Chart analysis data
────────────────
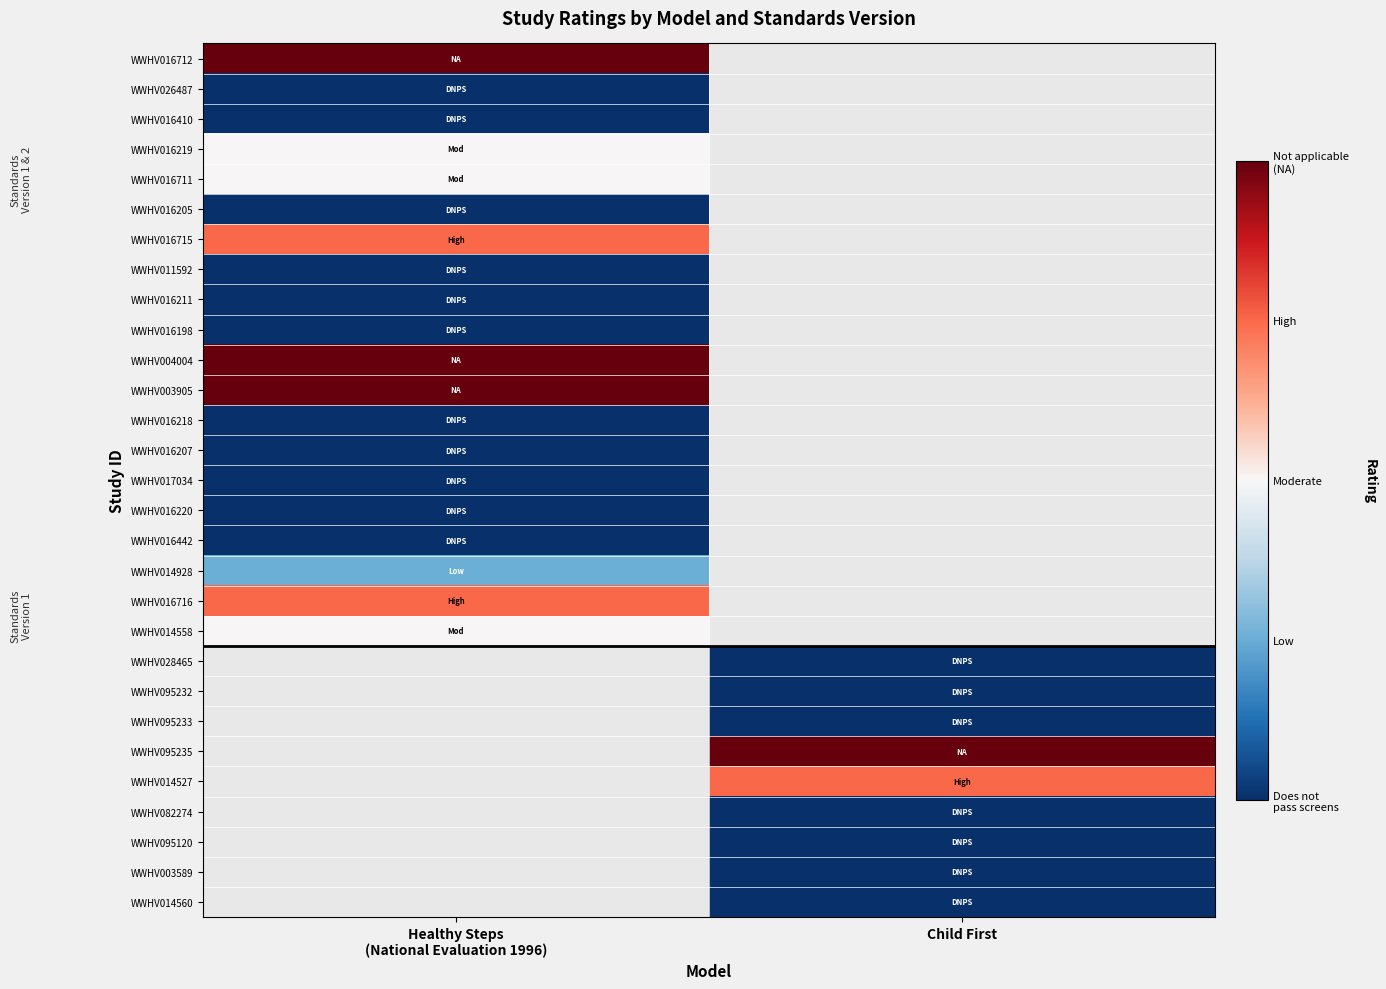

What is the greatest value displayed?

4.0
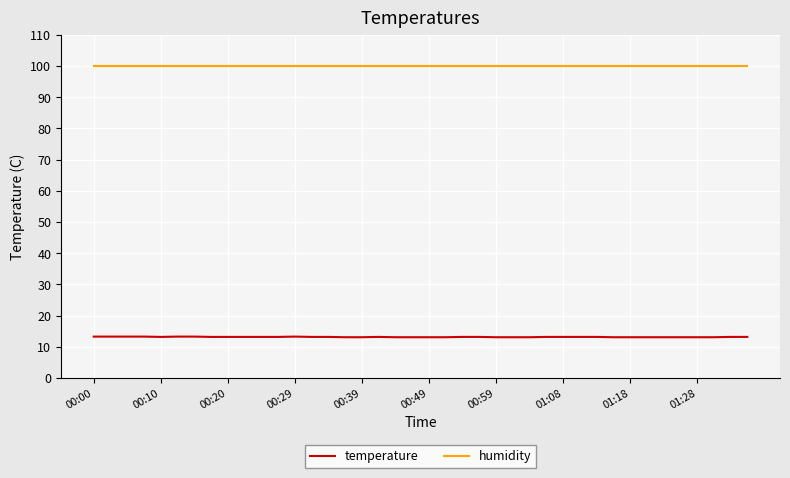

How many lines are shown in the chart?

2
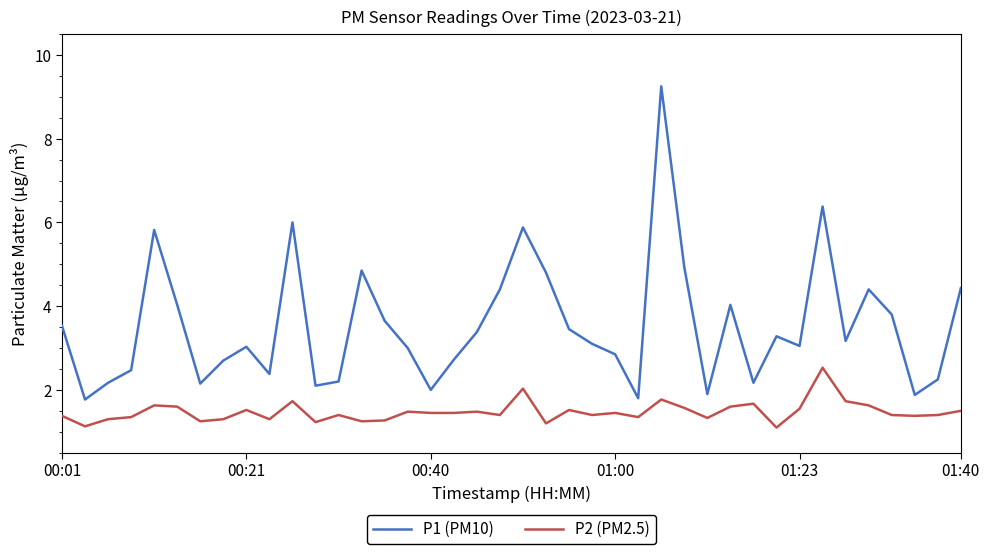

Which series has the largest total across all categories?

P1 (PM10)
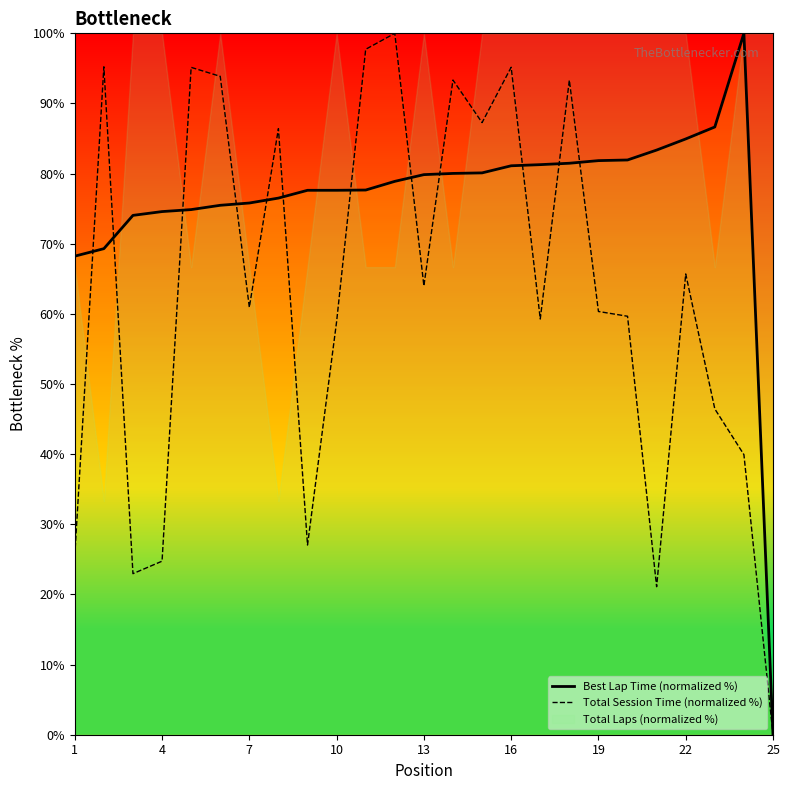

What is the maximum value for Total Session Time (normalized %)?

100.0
────────────────
#### DIRECTIONS FOR THIS TASK
Rewrite the material above, substituting "figure" for every "value" and keeping everything else the same. Could you leave the pictures out of your answer?

#### WRITTEN REPLY
What is the greatest figure displayed?

4.0

How many lines are shown in the chart?

2

Which series has the largest total across all categories?

P1 (PM10)

What is the maximum figure for Total Session Time (normalized %)?

100.0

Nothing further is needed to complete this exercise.